首页 数据库 mysql教程 A proposal for more reliable locks using Redis

A proposal for more reliable locks using Redis

Jun 07, 2016 pm 04:35 PM
for

----------------- UPDATE: The algorithm is now described in the Redis documentation here => http://redis.io/topics/distlock. The article is left here in its older version, the updates will go into the Redis documentation instead. ---------

-----------------
UPDATE: The algorithm is now described in the Redis documentation here => http://redis.io/topics/distlock. The article is left here in its older version, the updates will go into the Redis documentation instead.
-----------------

Many people use Redis to implement distributed locks. Many believe that this is a great use case, and that Redis worked great to solve an otherwise hard to solve problem. Others believe that this is totally broken, unsafe, and wrong use case for Redis.

Both are right, basically. Distributed locks are not trivial if we want them to be safe, and at the same time we demand high availability, so that Redis nodes can go down and still clients are able to acquire and release locks. At the same time a fast lock manager can solve tons of problems which are otherwise hard to solve in practice, and sometimes even a far from perfect solution is better than a very slow solution.

Can we have a fast and reliable system at the same time based on Redis? This blog post is an exploration in this area. I’ll try to describe a proposal for a simple algorithm to use N Redis instances for distributed and reliable locks, in the hope that the community may help me analyze and comment the algorithm to see if this is a valid candidate.

# What we really want?

Talking about a distributed system without stating the safety and liveness properties we want is mostly useless, because only when those two requirements are specified it is possible to check if a design is correct, and for people to analyze and find bugs in the design. We are going to model our design with just three properties, that are what I believe the minimum guarantees you need to use distributed locks in an effective way.

1) Safety property: Mutual exclusion. At any given moment, only one client can hold a lock.

2) Liveness property A: Deadlocks free. Eventually it is always possible to acquire a lock, even if the client that locked a resource crashed or gets partitioned.

3) Liveness property B: Fault tolerance. As long as the majority of Redis nodes are up, clients are able to acquire and release locks.

# Distributed locks, the naive way.

To understand what we want to improve, let’s analyze the current state of affairs.

The simple way to use Redis to lock a resource is to create a key into an instance. The key is usually created with a limited time to live, using Redis expires feature, so that eventually it gets released one way or the other (property 2 in our list). When the client needs to release the resource, it deletes the key.

Superficially this works well, but there is a problem: this is a single point of failure in our architecture. What happens if the Redis master goes down?
Well, let’s add a slave! And use it if the master is unavailable. This is unfortunately not viable.
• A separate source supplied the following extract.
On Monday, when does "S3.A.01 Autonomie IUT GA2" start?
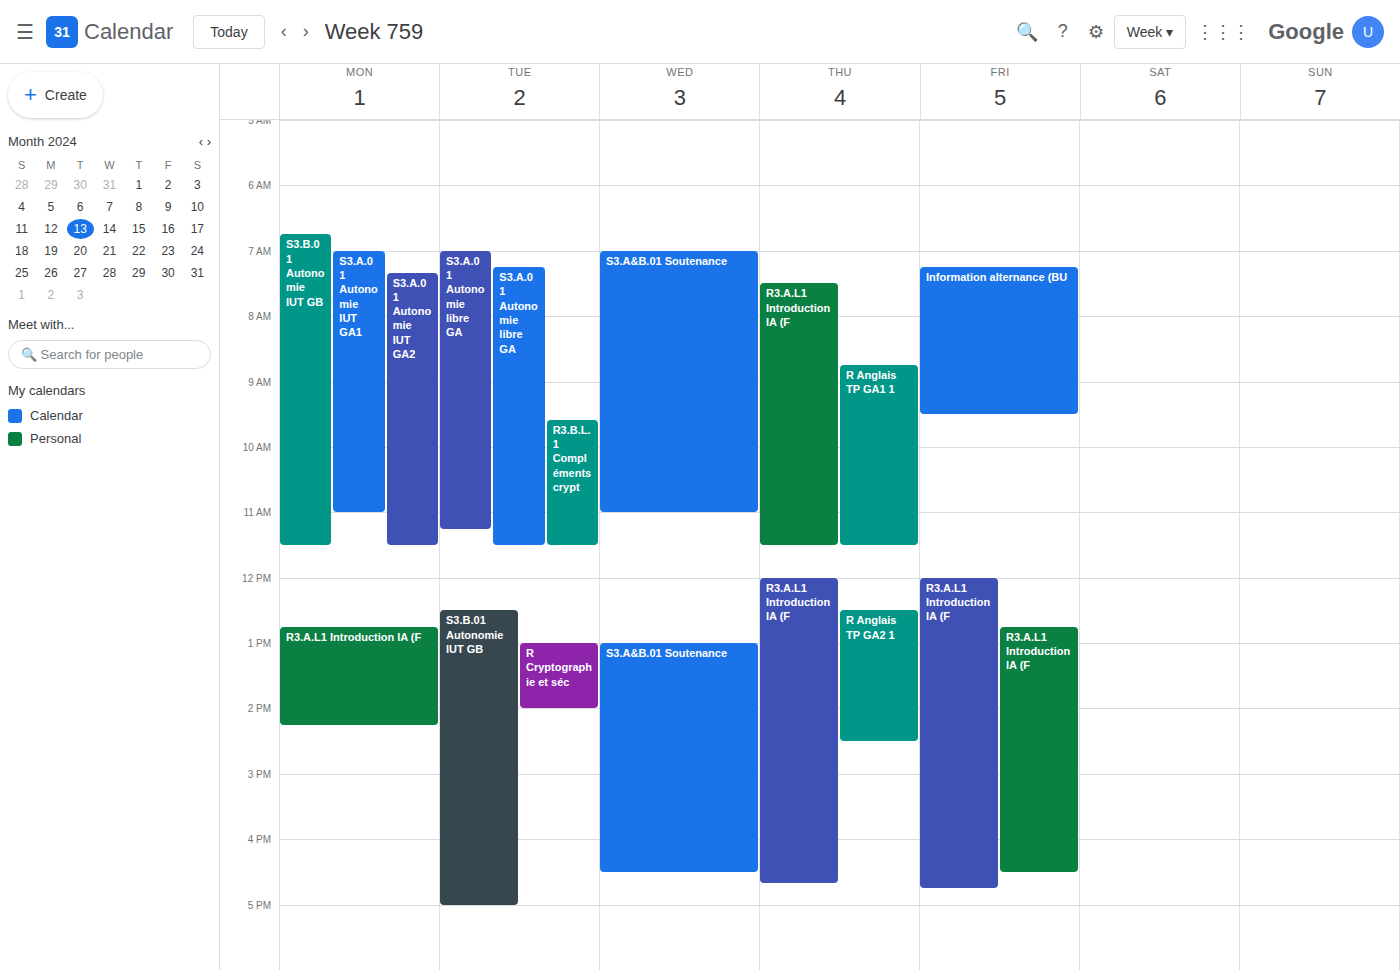
7:20 AMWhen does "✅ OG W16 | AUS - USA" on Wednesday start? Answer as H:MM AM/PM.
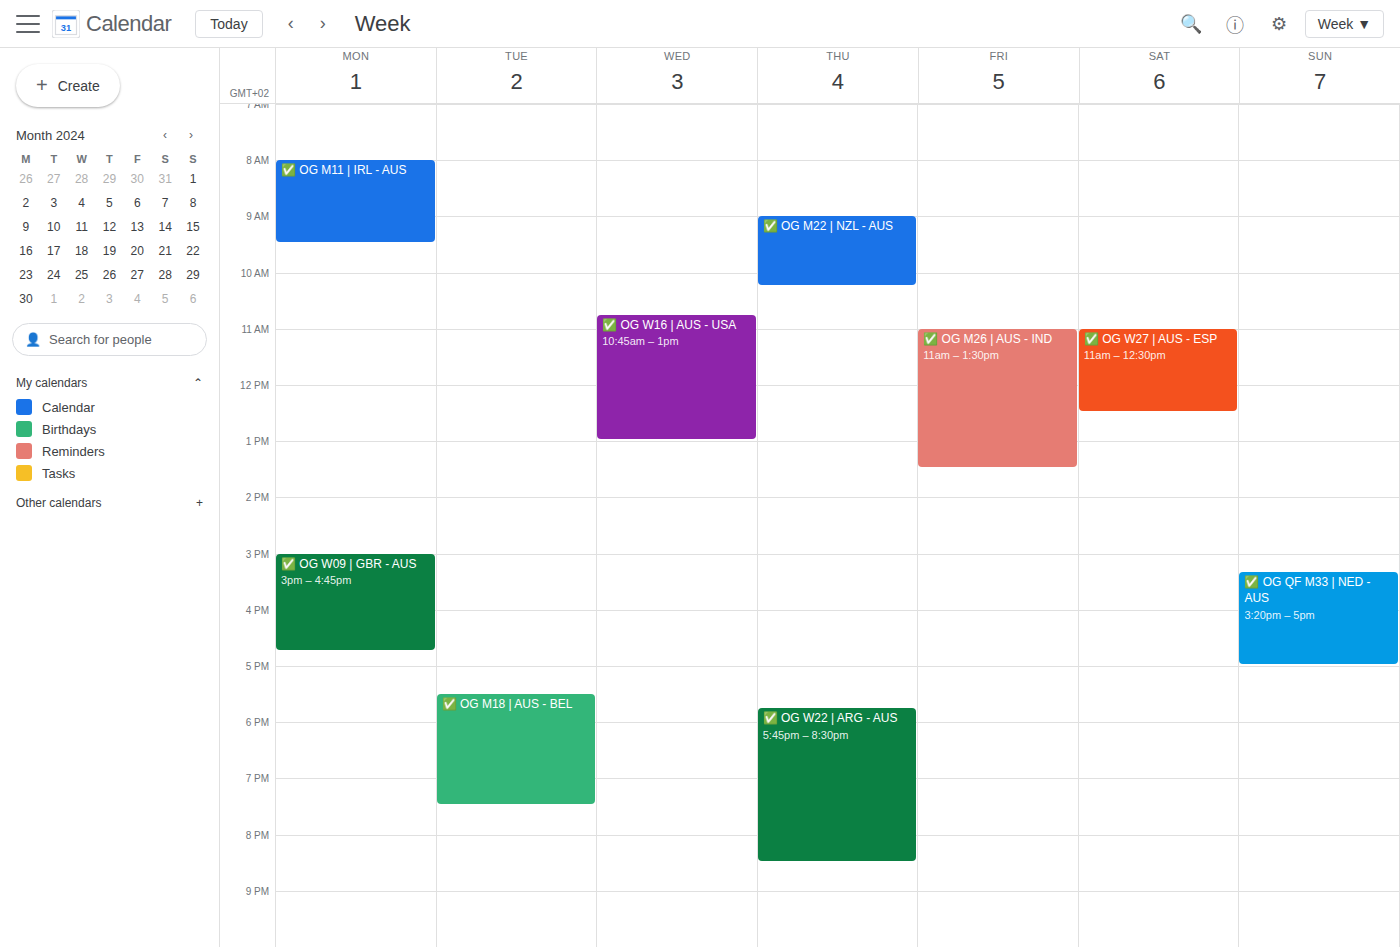
10:45 AM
By doing so we can’t implement our safety property of the mutual exclusion, because Redis replication is asynchronous.

This is an obvious race condition with this model:

1) Client A acquires the lock into the master.

2) The master crashes before the write to the key is transmitted to the slave.

3) The slave gets promoted to master.

4) Client B acquires the lock to the same resource A already holds a lock for.
Sometimes it is perfectly fine that under special circumstances, like during a failure, multiple clients can hold the lock at the same time.
If this is the case, stop reading and enjoy your replication based solution. Otherwise keep reading for a hopefully safer way to implement it.

# First, let’s do it correctly with one instance.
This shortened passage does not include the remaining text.